The big-picture evaluation comes down to what you want as a college player, he says. Jones framed it as a choice between money, attention, social media fame and people telling you how good you are or having a foundation, a legacy and on-floor production for a team that is counting on you.

“That’s what you should be in this for, and that’s what I’ve got here (at Weber State). There’s no reason for me to risk that, in my opinion,” he said.

“If you’re into the fluff and the attention-chasing and being able to say, ‘Oh, all these schools hit me,’ I’m not in it for that. I’m in it more for the success, the ability to have somewhere to go back to,” Jones expounded. “A lot of these players won’t have homes. They can’t go back to a school and show up and have people there who love them. Maybe right now it doesn’t matter, I’m broke as hell and ain’t taking no money but, in the long run, those things will hold value for me.”

Jones and Duft have come to see eye-to-eye on most things basketball, which can’t always be said for star players and their coaches.

“Do you know how many people try to get that college decision right? I think about people like (former WSU guard) Isiah Brown. People try to get their decisions right and just can’t get it right for a while and I somehow got mine right on the first try, so I don’t think it’s smart to chance that.”

Though it won’t involve the transfer portal, a momentous summer still awaits. After three years, Jones said he’s set to earn a bachelor’s degree in professional sales with a minor in sports coaching education.

“I take care of myself outside of the court. I do what the coaches ask me,” Jones said after his team’s semifinal loss in the Big Sky tournament. “I don’t be out doing nothing crazy.”
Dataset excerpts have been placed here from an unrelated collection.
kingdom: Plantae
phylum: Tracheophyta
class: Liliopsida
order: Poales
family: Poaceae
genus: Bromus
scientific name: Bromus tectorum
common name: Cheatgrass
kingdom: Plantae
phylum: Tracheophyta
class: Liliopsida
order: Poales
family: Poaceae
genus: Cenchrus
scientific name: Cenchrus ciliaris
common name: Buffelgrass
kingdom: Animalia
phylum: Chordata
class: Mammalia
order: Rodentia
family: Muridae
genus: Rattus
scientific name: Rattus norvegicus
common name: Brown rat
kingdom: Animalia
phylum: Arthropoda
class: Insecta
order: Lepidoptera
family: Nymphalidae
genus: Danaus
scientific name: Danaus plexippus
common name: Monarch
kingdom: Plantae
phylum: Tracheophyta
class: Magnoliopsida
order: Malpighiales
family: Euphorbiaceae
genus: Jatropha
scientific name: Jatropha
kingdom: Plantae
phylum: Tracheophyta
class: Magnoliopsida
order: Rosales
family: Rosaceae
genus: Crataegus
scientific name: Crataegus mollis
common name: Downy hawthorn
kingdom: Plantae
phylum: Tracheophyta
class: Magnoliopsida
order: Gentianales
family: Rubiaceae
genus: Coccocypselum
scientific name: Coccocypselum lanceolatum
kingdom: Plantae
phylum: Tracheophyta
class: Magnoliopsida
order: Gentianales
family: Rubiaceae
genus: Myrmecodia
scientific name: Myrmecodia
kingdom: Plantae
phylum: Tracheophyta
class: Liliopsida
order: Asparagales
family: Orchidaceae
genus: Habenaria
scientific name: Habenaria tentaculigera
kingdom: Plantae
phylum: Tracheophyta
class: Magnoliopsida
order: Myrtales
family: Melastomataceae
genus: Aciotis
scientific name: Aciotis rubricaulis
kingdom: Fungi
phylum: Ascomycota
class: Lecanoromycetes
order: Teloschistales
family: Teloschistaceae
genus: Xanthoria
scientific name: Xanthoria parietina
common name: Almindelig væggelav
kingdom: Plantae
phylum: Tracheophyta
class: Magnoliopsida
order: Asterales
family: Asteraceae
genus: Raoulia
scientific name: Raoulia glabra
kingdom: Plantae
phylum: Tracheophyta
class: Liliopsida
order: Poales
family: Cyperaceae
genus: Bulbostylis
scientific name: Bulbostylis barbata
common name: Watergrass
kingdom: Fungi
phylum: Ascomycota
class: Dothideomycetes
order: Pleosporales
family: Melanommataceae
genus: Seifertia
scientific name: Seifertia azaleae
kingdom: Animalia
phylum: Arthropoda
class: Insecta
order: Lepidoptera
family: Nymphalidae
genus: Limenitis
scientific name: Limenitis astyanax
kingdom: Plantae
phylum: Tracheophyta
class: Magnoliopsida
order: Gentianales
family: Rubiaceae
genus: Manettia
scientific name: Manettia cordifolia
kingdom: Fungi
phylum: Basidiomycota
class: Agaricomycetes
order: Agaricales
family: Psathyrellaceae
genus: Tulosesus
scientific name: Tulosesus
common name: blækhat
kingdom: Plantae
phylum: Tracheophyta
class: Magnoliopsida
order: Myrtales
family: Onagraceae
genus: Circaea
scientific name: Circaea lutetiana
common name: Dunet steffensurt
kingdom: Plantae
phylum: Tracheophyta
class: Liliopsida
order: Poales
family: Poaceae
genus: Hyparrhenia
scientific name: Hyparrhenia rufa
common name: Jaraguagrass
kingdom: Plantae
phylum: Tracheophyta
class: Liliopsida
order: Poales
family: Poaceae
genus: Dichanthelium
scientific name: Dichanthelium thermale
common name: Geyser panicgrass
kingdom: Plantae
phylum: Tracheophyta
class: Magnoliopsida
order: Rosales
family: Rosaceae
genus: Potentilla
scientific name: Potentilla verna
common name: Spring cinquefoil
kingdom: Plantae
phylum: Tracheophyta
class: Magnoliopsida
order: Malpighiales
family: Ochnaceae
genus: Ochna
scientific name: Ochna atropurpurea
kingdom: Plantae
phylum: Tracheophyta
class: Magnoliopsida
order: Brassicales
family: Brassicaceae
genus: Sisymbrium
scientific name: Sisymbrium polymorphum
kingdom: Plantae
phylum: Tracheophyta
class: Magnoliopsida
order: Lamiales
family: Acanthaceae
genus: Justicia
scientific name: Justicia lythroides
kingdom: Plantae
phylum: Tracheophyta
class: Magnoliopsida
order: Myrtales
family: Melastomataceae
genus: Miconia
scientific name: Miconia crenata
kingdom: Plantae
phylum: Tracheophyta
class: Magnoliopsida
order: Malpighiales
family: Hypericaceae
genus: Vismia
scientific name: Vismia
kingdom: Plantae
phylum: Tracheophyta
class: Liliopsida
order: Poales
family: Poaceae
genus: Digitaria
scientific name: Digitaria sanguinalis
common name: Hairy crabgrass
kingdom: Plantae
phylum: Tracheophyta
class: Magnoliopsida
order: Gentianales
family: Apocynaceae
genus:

Jones said he’s also eyeing the NBA Draft to line up underclassmen workouts, which will allow him to get feedback from scouts and keep his college eligibility. The hope is that will reveal additional help like the kinds of high-level direction he got last summer at Damian Lillard’s first Formula Zero camp.

Barring the type of evaluation that would take returning to Weber State off the table, which Jones doesn’t expect to get yet, he’ll bring those things back to Ogden. He’ll add to his career totals — he’s now fifth all-time at WSU in rebounds (833), fifth in steals (147) and 22nd in points (1,138) — and try to get WSU back to the top of the Big Sky for the first time since 2016.

“I think I did a good job this year but I know there are more steps to be taken, more to accomplish, so I’m ready,” Jones said. “Anybody who knows me knows that anything that’s happened isn’t a fluke or mistake. I’ve worked hard for it, I’ve been through a lot. I pride myself in staying with the process even if it didn’t seem like it was going to go like that to start.

“And it’s going to be exciting. I feel like the team is supportive of me and of each other. There’s no animosity about who is taking the shots or getting the ball. So that gives me confidence. … We’ve all got everyone’s best interest at heart. Everyone’s got each other’s back; nobody is looking over their shoulder wondering about it.”